4 juin 2026

Le Reveil Noir

Actualités et analyses panafricaines pour une Afrique consciente, souveraine et debout.

Le Maroc : une stratégie visionnaire pour une souveraineté hydrique renforcée

Le Maroc, sous l’impulsion éclairée de Sa Majesté le Roi Mohammed VI, a érigé sa politique des barrages en un pilier fondamental de sa souveraineté hydrique, constituant ainsi un patrimoine aquatique substantiel, comme l’a souligné Nizar Baraka, ministre de l’Équipement et de l’Eau, lors d’une récente rencontre à Rabat.

Grâce à cette vision royale proactive, le Royaume disposera de 156 grands barrages d’ici fin 2026, offrant une capacité de stockage de 20,8 milliards de mètres cubes. Actuellement, 14 ouvrages sont en cours de construction. Cette dynamique a permis au Maroc de développer une expertise nationale de pointe en ingénierie hydraulique, en études techniques, en génie civil et en gestion des infrastructures d’eau.

Ces infrastructures aquatiques jouent un rôle capital dans la résilience hydrique des territoires et de la population. Elles garantissent une gestion efficace et rationnelle de la demande pour les décennies à venir. Le ministre a d’ailleurs précisé que pas moins de 8 grands barrages ont été achevés entre 2021 et 2026, renforçant significativement les capacités du pays.

Les récentes précipitations, combinées aux structures hydrauliques mises en place sous la direction du Souverain, assurent actuellement une sécurité en eau potable et d’irrigation d’au moins deux ans en moyenne sur l’ensemble du territoire national.

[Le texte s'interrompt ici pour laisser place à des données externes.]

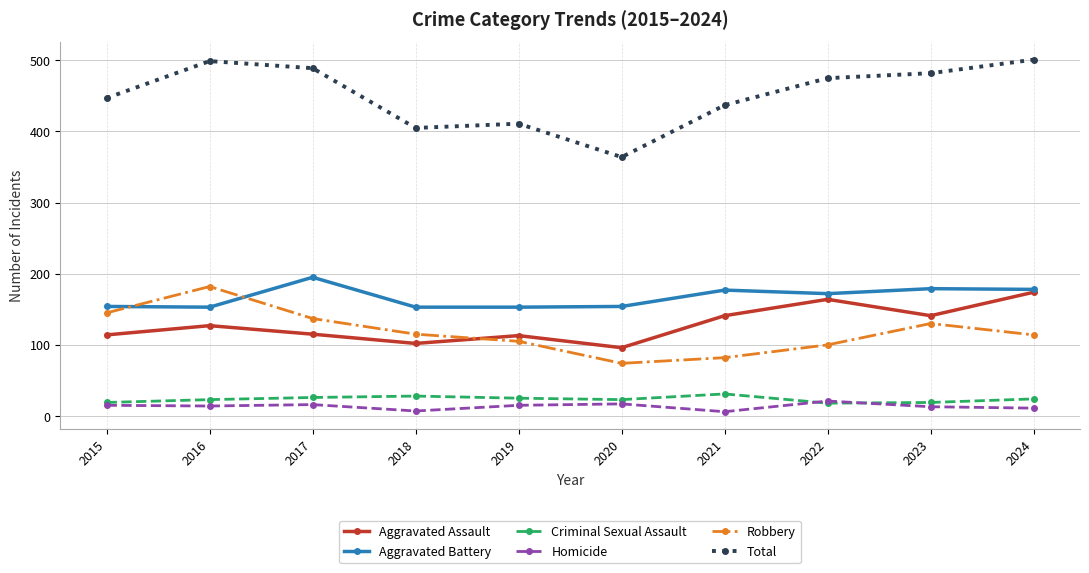

What is the difference between the highest and lowest values at 2024?

490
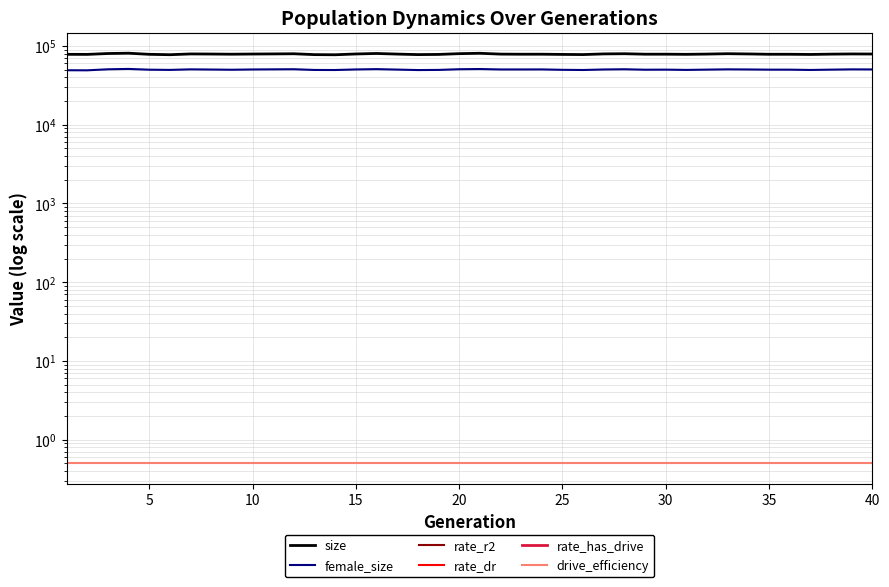

True or false: rate_has_drive has more than 1 points higher than both neighbors.

False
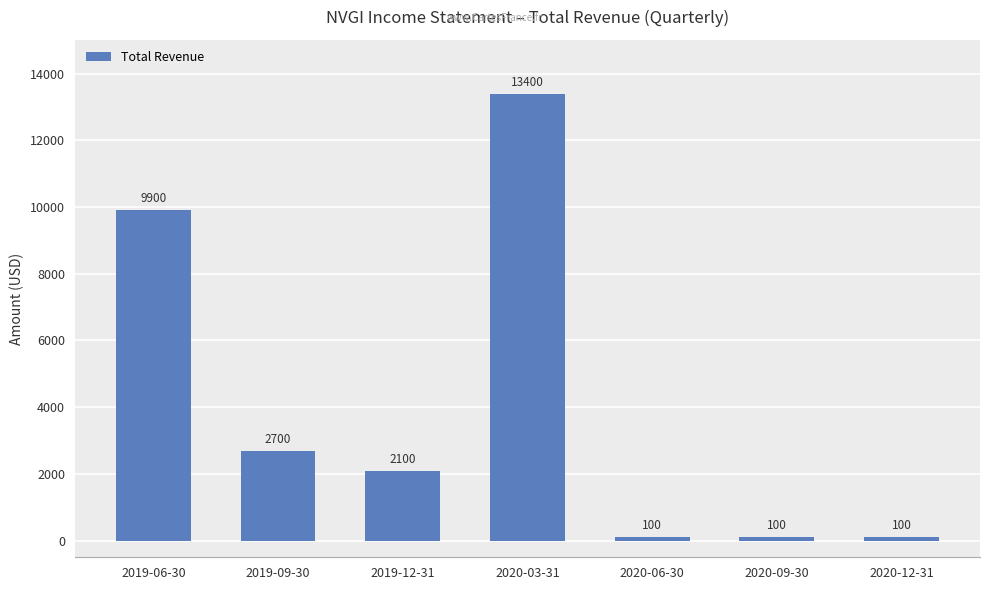

Reading left to right, extract all data points from this chart.

2019-06-30=9900	2019-09-30=2700	2019-12-31=2100	2020-03-31=13400	2020-06-30=100	2020-09-30=100	2020-12-31=100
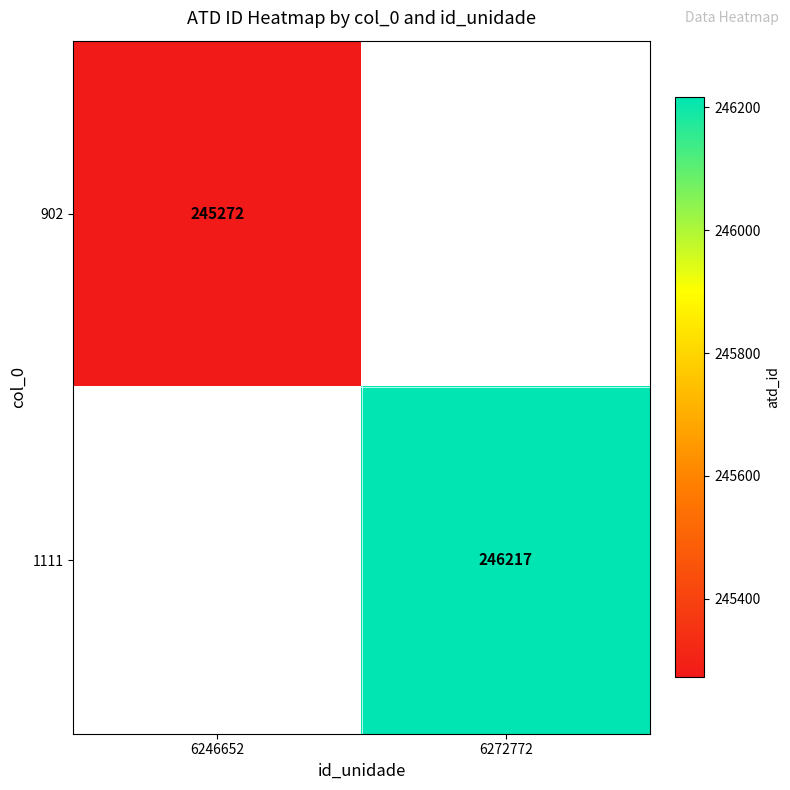

At which category does the chart reach its minimum across all series?

6246652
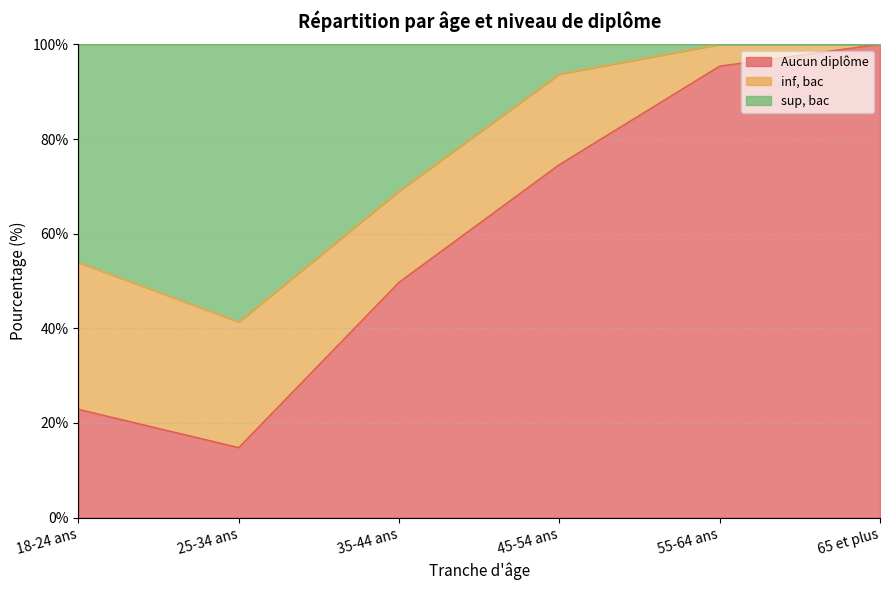

Which has a higher value, 55-64 ans or 45-54 ans?

55-64 ans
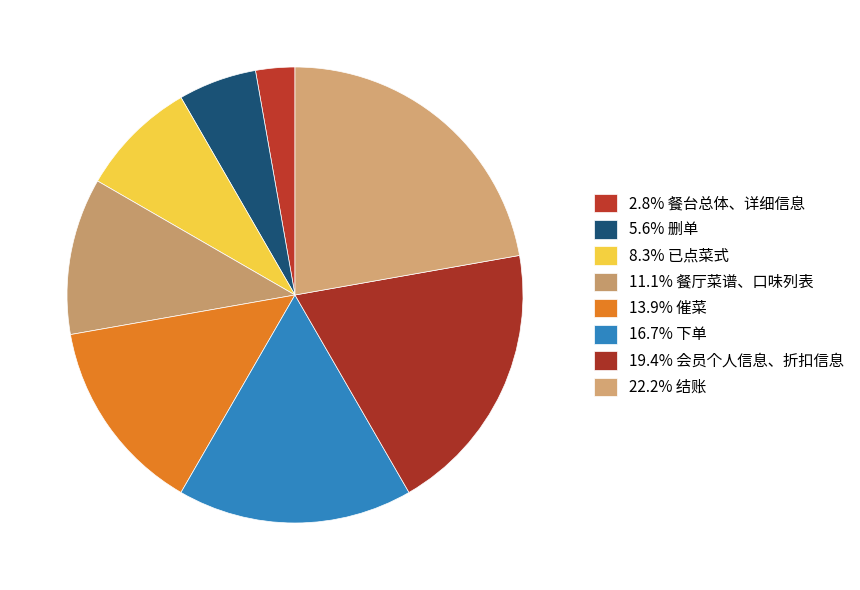

How many slices are in this pie chart?

8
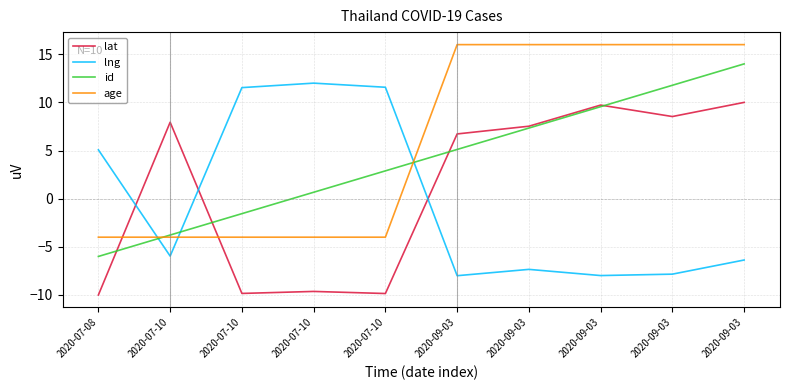

What is the smallest value displayed?

-10.0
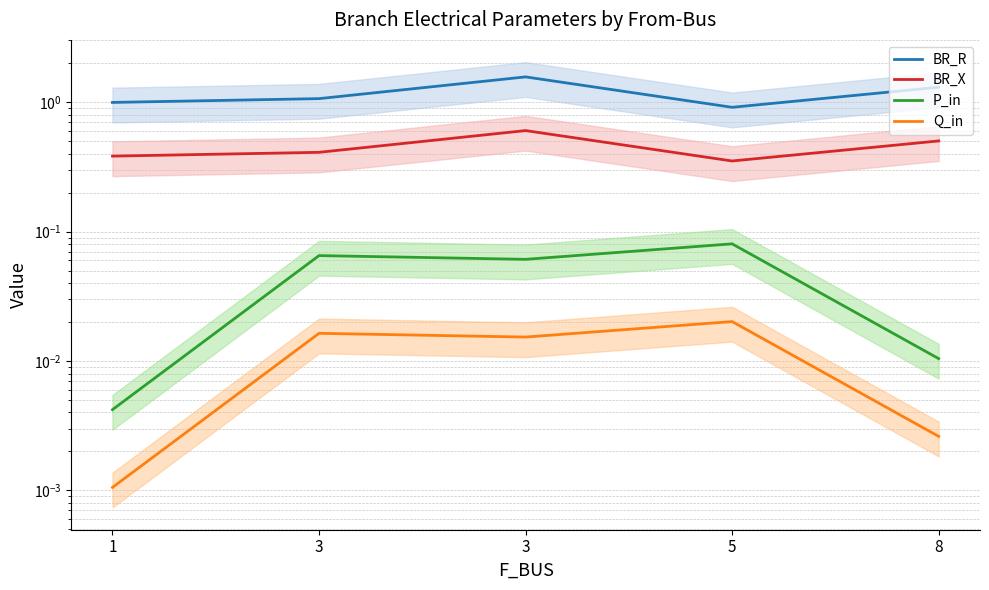

What is the difference between the highest and lowest values at 1?

1.0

En complément, la politique des petits barrages vient renforcer cette résilience. Le ministère de l’Équipement et de l’Eau, en collaboration avec le ministère de l’Intérieur, a lancé un programme ambitieux visant la construction de 155 petits barrages d’ici fin 2028. L’objectif est d’assurer l’accès à l’eau pour les populations rurales, de réalimenter les nappes souterraines et de constituer des réserves stratégiques pour les générations futures.

La vision royale intègre une approche globale de gestion de l’eau, un véritable « mix hydrique ». Au-delà des barrages, elle englobe la gouvernance par bassin hydraulique, le dessalement de l’eau de mer, la réutilisation des eaux usées et l’adaptation aux défis du changement climatique. Cette stratégie holistique vise à garantir la sécurité hydrique du Maroc sur le long terme.

Dans le domaine des ressources non conventionnelles, le Royaume ambitionne de couvrir 60% de ses besoins en eau potable par le dessalement d’ici 2030, marquant une avancée majeure vers l’autonomie hydrique.

Par ailleurs, les interconnexions entre bassins et la création de « routes de l’eau » favorisent l’émergence d’une solidarité nationale en matière d’eau. Cette ressource vitale devient ainsi un puissant levier de justice territoriale, assurant la sécurité hydrique des grands pôles urbains, ainsi que des centres et localités rurales.

Mohammed Benahmed, expert international en développement territorial, a souligné que le Maroc gère l’un des patrimoines hydriques les plus importants du continent africain. Une telle envergure exige une gestion à long terme, incluant une évaluation rigoureuse de la performance des infrastructures, une programmation budgétaire pluriannuelle pour leur maintenance et une gouvernance efficace des barrages.

Selon M. Benahmed, la préservation de ce vaste patrimoine hydrique nécessite la mobilisation de ressources financières stables, adaptées à des cycles d’investissement longs. Il suggère notamment des modes de financement innovants tels que les obligations vertes, les financements climatiques concessionnels, les instruments de mixage combinant subventions, prêts bonifiés et garanties, ou encore les Partenariats Public-Privé.

De son côté, Mohamed Amrani, chargé principal des politiques au sein de la FAO pour la région Afrique du Nord, a insisté sur le fait que la souveraineté hydrique repose sur un arbitrage interrégional fondé sur l’équité, la durabilité, la productivité et la solidarité. Une gouvernance saine des ressources en eau doit également prioriser la sécurisation de l’offre sans engendrer de dépendance ou des coûts excessifs.